Cytokines are low molecular weight polypeptides that regulate inflammatory immune response. Previous studies have shown that elevated inflammatory cytokines IL-1b and IL-6 together impose risk for developing type 2 diabetes (40), and also proinflammatory cytokines that are generated by the reaction of AGEs with their receptors play key role in development of diabetic complications by inducing inflammation (20). In the present study, we observed an increase in the level of proinflammatory cytokines TNF-alpha, IL-1b, and IL-2 in diabetic mice compared with that of control, and treatment of AMG decreased the level of proinflammatory cytokines. IL-10 is a strong operating anti-inflammatory cytokine, and low production capacity of IL-10 is reported to be associated with metabolic syndrome and type 2 diabetes (41). The IL-10 levels were decreased in diabetic mice compared with the control mice, and its levels were increased in plasma of diabetic mice treated with AMG. IL-5 is a type 2 cytokine that can induce pathogenic activity or can be protective to a host (42). In our analysis, IL-5 was found to be decreased in diabetic mice in comparison to control and diabetic mice treated with AMG.

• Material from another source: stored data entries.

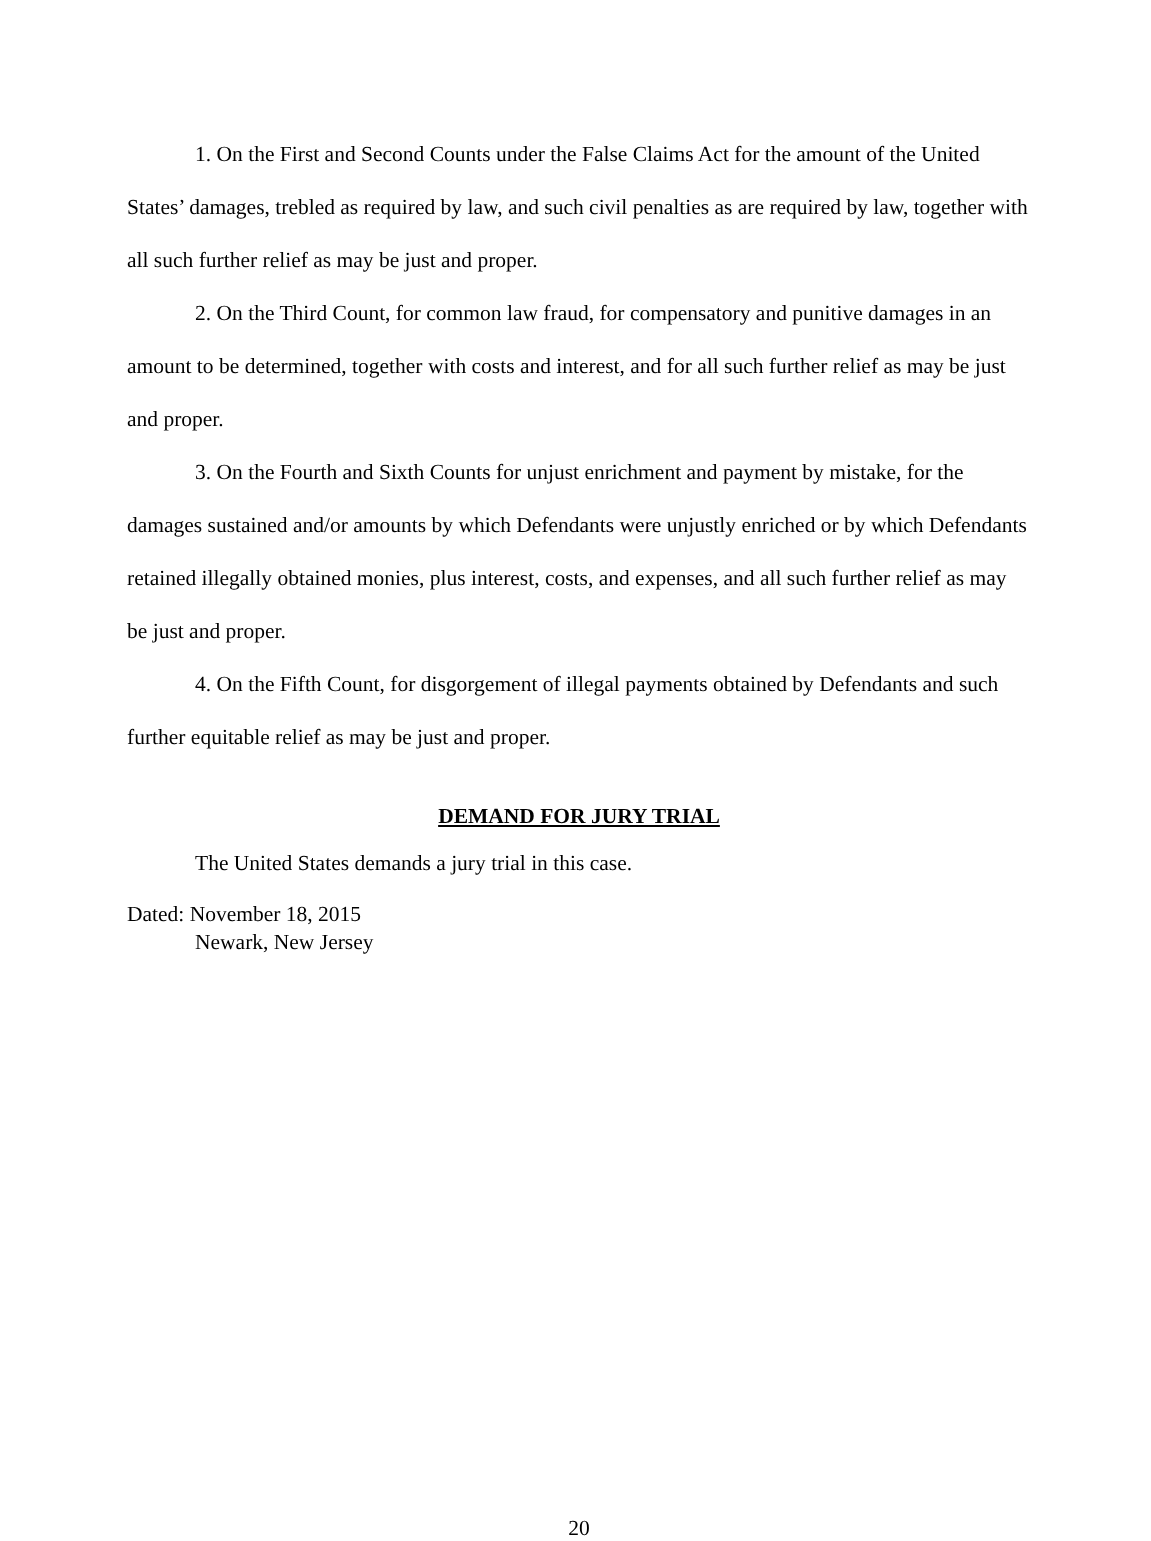1. On the First and Second Counts under the False Claims Act for the amount of the United States’ damages, trebled as required by law, and such civil penalties as are required by law, together with all such further relief as may be just and proper.
2. On the Third Count, for common law fraud, for compensatory and punitive damages in an amount to be determined, together with costs and interest, and for all such further relief as may be just and proper.
3. On the Fourth and Sixth Counts for unjust enrichment and payment by mistake, for the damages sustained and/or amounts by which Defendants were unjustly enriched or by which Defendants retained illegally obtained monies, plus interest, costs, and expenses, and all such further relief as may be just and proper.
4. On the Fifth Count, for disgorgement of illegal payments obtained by Defendants and such further equitable relief as may be just and proper.
DEMAND FOR JURY TRIAL
The United States demands a jury trial in this case.
Dated: November 18, 2015
Newark, New Jersey
20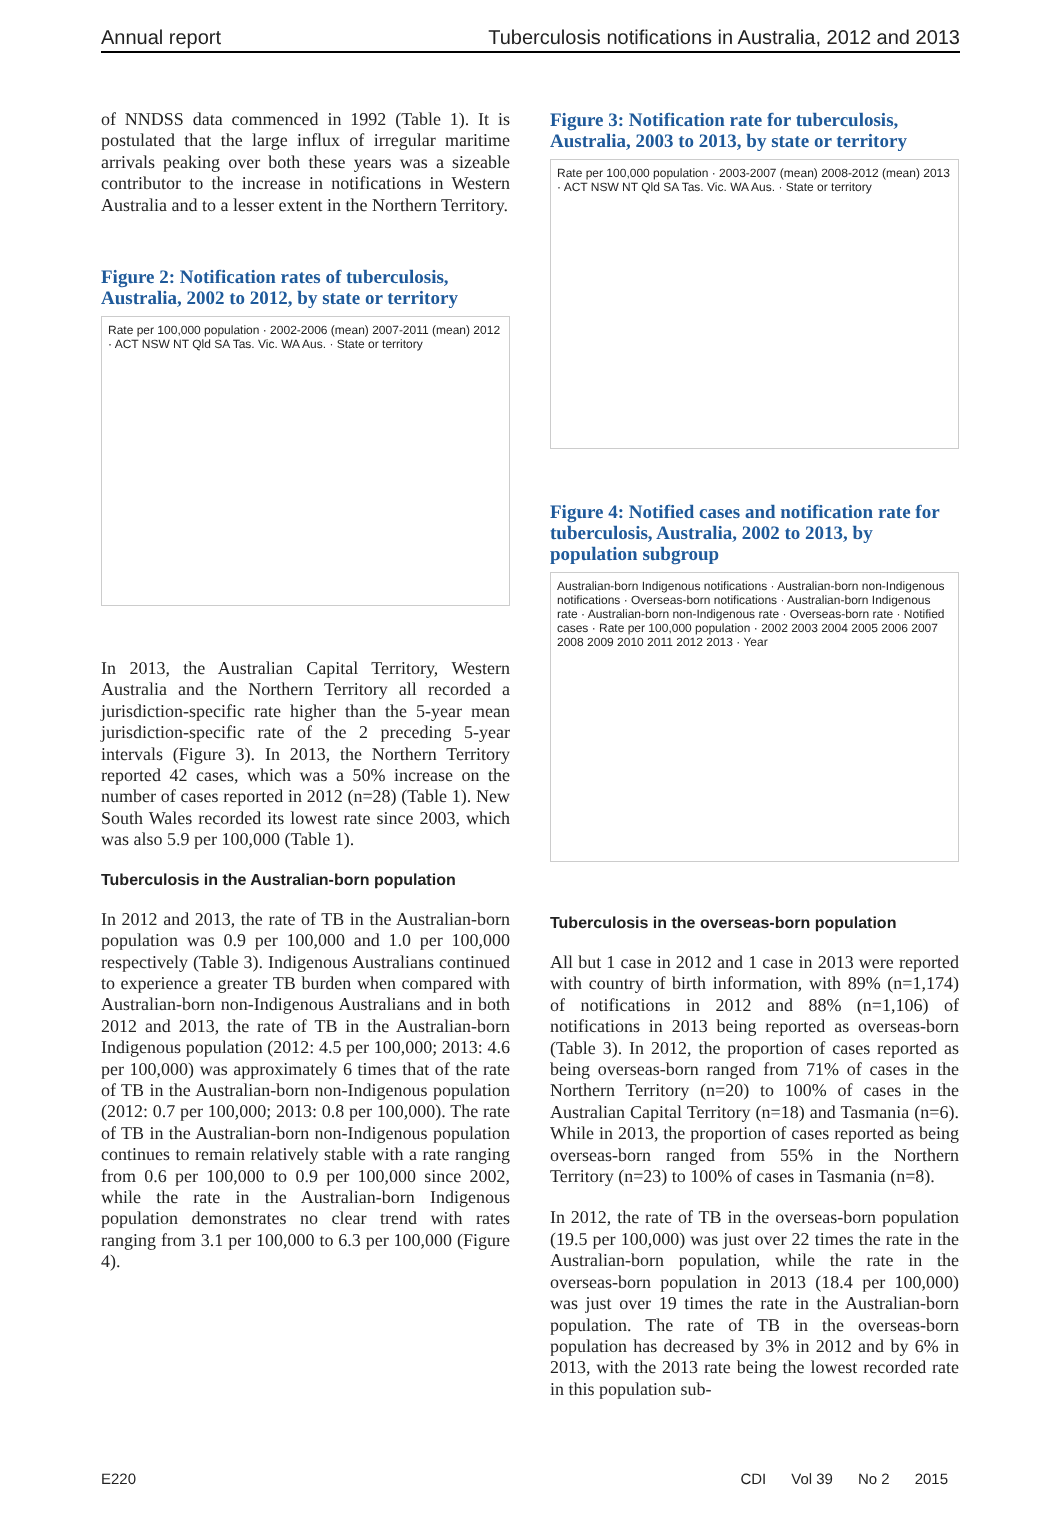Annual report Tuberculosis notifications in Australia, 2012 and 2013
of NNDSS data commenced in 1992 (Table 1). It is postulated that the large influx of irregular maritime arrivals peaking over both these years was a sizeable contributor to the increase in notifications in Western Australia and to a lesser extent in the Northern Territory.
Figure 2: Notification rates of tuberculosis, Australia, 2002 to 2012, by state or territory
Rate per 100,000 population · 2002-2006 (mean) 2007-2011 (mean) 2012 · ACT NSW NT Qld SA Tas. Vic. WA Aus. · State or territory
In 2013, the Australian Capital Territory, Western Australia and the Northern Territory all recorded a jurisdiction-specific rate higher than the 5-year mean jurisdiction-specific rate of the 2 preceding 5-year intervals (Figure 3). In 2013, the Northern Territory reported 42 cases, which was a 50% increase on the number of cases reported in 2012 (n=28) (Table 1). New South Wales recorded its lowest rate since 2003, which was also 5.9 per 100,000 (Table 1).
Tuberculosis in the Australian-born population
In 2012 and 2013, the rate of TB in the Australian-born population was 0.9 per 100,000 and 1.0 per 100,000 respectively (Table 3). Indigenous Australians continued to experience a greater TB burden when compared with Australian-born non-Indigenous Australians and in both 2012 and 2013, the rate of TB in the Australian-born Indigenous population (2012: 4.5 per 100,000; 2013: 4.6 per 100,000) was approximately 6 times that of the rate of TB in the Australian-born non-Indigenous population (2012: 0.7 per 100,000; 2013: 0.8 per 100,000). The rate of TB in the Australian-born non-Indigenous population continues to remain relatively stable with a rate ranging from 0.6 per 100,000 to 0.9 per 100,000 since 2002, while the rate in the Australian-born Indigenous population demonstrates no clear trend with rates ranging from 3.1 per 100,000 to 6.3 per 100,000 (Figure 4).
Figure 3: Notification rate for tuberculosis, Australia, 2003 to 2013, by state or territory
Rate per 100,000 population · 2003-2007 (mean) 2008-2012 (mean) 2013 · ACT NSW NT Qld SA Tas. Vic. WA Aus. · State or territory
Figure 4: Notified cases and notification rate for tuberculosis, Australia, 2002 to 2013, by population subgroup
Australian-born Indigenous notifications · Australian-born non-Indigenous notifications · Overseas-born notifications · Australian-born Indigenous rate · Australian-born non-Indigenous rate · Overseas-born rate · Notified cases · Rate per 100,000 population · 2002 2003 2004 2005 2006 2007 2008 2009 2010 2011 2012 2013 · Year
Tuberculosis in the overseas-born population
All but 1 case in 2012 and 1 case in 2013 were reported with country of birth information, with 89% (n=1,174) of notifications in 2012 and 88% (n=1,106) of notifications in 2013 being reported as overseas-born (Table 3). In 2012, the proportion of cases reported as being overseas-born ranged from 71% of cases in the Northern Territory (n=20) to 100% of cases in the Australian Capital Territory (n=18) and Tasmania (n=6). While in 2013, the proportion of cases reported as being overseas-born ranged from 55% in the Northern Territory (n=23) to 100% of cases in Tasmania (n=8).
In 2012, the rate of TB in the overseas-born population (19.5 per 100,000) was just over 22 times the rate in the Australian-born population, while the rate in the overseas-born population in 2013 (18.4 per 100,000) was just over 19 times the rate in the Australian-born population. The rate of TB in the overseas-born population has decreased by 3% in 2012 and by 6% in 2013, with the 2013 rate being the lowest recorded rate in this population sub-
E220 CDI Vol 39 No 2 2015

To the best of our knowledge, ours is the first mass-spectrometry-based study to report elevated albumin levels in CICs from subjects with different levels of glucose intolerance and diabetic complications and to show they are also AGE modified. Our finding is consistent with the mice work wherein we observed increased albumin levels in CICs from diabetic mice, which in turn was reduced when diabetic mice were treated with aminoguanidine. It has also been reported previously that albumin transcription is reduced in diabetes mellitus (43) and reduced serum albumin levels were reported in subjects showing heavy proteinuria (44). Therefore, it is possible that, AGE-modification-induced formation of CICs acts as a major contributor to the reduction in serum albumin levels in addition to proteinuria over long-standing hyperglycemic conditions. Further, low albumin levels are associated with increased plasma AGEs and HbA1c (45, 46). Recently, immunization of AGE-modified albumin has been shown to inhibit diabetic nephropathy progression in diabetic mice (47), emphasizing the need for the development of diabetic nephropathy-based immunotherapy with AGE immunization as a potential candidate. Therefore, elevated and AGE-modified albumin in CICs in our study, particularly in subjects with IGT and DM-MIC, imply that they could serve as a reliable biomarker or risk predictor for not only the genesis of type 2 diabetes but also diabetic complications such as nephropathy. Further, we propose that, a longitudinal, prospective cohort study in the clinical diabetes setting might give deeper insights about AGE-modified proteins, including HSA, and their association with elicitation of adverse immune responses and development of diabetic complications. In conclusion, this study reports that elevated levels of serum albumin in CICs of clinical diabetic plasma, which was found to be AGE modified. These findings were corroborated in STZ-induced diabetic mice model. Further, AMG treatment regulates the albumin levels in the CICs of diabetic mice, suggesting the involvement of glycation in elicitation of autoimmune response and formation of CICs.

Supplementary Material

Supplemental Data

supp_15_6_2011__index.html^{(2.1KB, html)}

Acknowledgments

We thank Osama Sait for the help with Bio-Plex cytokines analysis. We are grateful to Dr. Kiran Kulkarni for his kind inputs in statistical analysis. The authors thank Dr. Arvind Korwar and Dr. Suresh Kesavan for their involvement in discussions.

Footnotes

Author contributions: M.B., R.B., and M.J.K. designed the research; S.B., M.G.J., Y.R.P., M.L.S., and B.S.R. performed the research; V.M., A.P.G., and R.B. contributed new reagents or analytic tools; S.B., M.G.J., Y.R.P., A.P.G., and M.J.K. analyzed data; and S.B., M.B., and M.J.K. wrote the paper.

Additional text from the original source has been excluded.